**TRY IT**
Answer these questions from the news article on NHS compensation below:
(a) How many claims did parents make against maternity units in 2016/17?
(b) Since what year had the Royal College of Midwives' natural-birth campaign been running?
(c) Who is chief executive of NHS Resolution?

===== SELECTED PASSAGE =====

Record rise in babies born with brain damage sees NHS compensation bill soar

The cost of compensating patients seriously harmed by negligent care in the NHS has become "unsustainable", officials have warned.

The NHS Resolution, which handles litigation for the health service, has revealed that this expenditure is "dominated" by the "very high value of claims arising from brain injuries at birth".

Parents made 232 claims against maternity units after newborns suffered cerebral palsy or brain damage in 2016/17 - a 23% rise from the 188 reported a year earlier.

The NHS Resolution's annual report said the total value of these claims was close to £2bn.

It added that the cost of paying for the "complex life-long care needs" often seen in such cases could soon exceed £20m per child.

According to NHS Resolution, the cost and charges associated with compensating affected families "will continue to increase for years, probably decades to come" - and these rises are going to be "unavoidable without significant law reform".

Helen Vernon, chief executive of NHS Resolution, said in the report: "These incidents can have a devastating impact on those involved and we must do everything we can to learn from what happened.

"Like all parts of the NHS, we need to make sure that every penny we spend is value for money for the taxpayer.

"This means making some difficult decisions on delivering compensation only where it is due and ensuring that the NHS is not overcharged for legal costs."

On Saturday, it emerged that the Royal College of Midwives had dropped its campaign encouraging women to give birth naturally.

The campaign, which had been running since 2005, promoted birth without medical intervention such as an emergency caesarean.

Professor Cathy Warwick, chief executive of the college, denied the campaign had compromised safety but said she did not want women to feel they had "failed" if they had not had a normal birth.

The campaign drew criticism after an inquiry into the deaths of 11 babies and one mother at the Morecambe Bay trust between 2004 and 2013.

The inquiry found the desire for natural deliveries at any cost among midwives had contributed to unsafe births.

Peter Walsh, chief executive of the Action Against Medical Accidents charity, told The Daily Telegraph that the 23% increase in claims against maternity units of newborns was alarming.

He told the newspaper: "More research needs to be done to understand what is leading the increase, but moving away from the cult-like fixation with so-called 'normal birth' is a step in the right direction."

===== SOURCE MATERIAL =====

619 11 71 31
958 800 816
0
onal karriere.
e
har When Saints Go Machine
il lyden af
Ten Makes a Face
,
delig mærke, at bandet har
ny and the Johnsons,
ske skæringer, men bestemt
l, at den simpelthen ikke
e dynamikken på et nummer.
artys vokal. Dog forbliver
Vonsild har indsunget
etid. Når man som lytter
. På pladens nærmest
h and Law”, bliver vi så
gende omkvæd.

=====
===== SOURCE MATERIAL =====

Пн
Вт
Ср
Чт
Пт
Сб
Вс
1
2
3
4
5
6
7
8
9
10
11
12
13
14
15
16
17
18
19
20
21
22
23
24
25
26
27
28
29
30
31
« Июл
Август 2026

=====
===== SOURCE MATERIAL =====

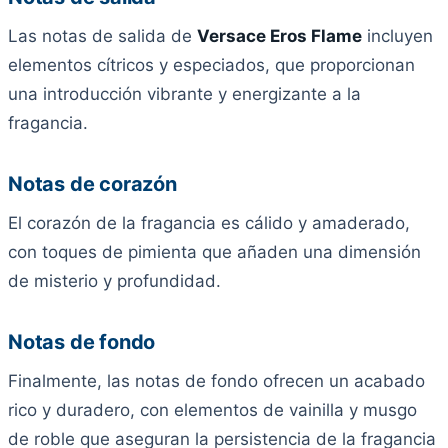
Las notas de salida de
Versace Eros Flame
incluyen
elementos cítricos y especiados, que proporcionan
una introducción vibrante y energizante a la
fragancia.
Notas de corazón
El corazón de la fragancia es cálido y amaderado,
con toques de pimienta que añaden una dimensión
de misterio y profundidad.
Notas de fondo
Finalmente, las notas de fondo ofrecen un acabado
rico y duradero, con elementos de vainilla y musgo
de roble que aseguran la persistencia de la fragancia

=====

**SOLUTION**
(a) 232
(b) 2005
(c) Helen Vernon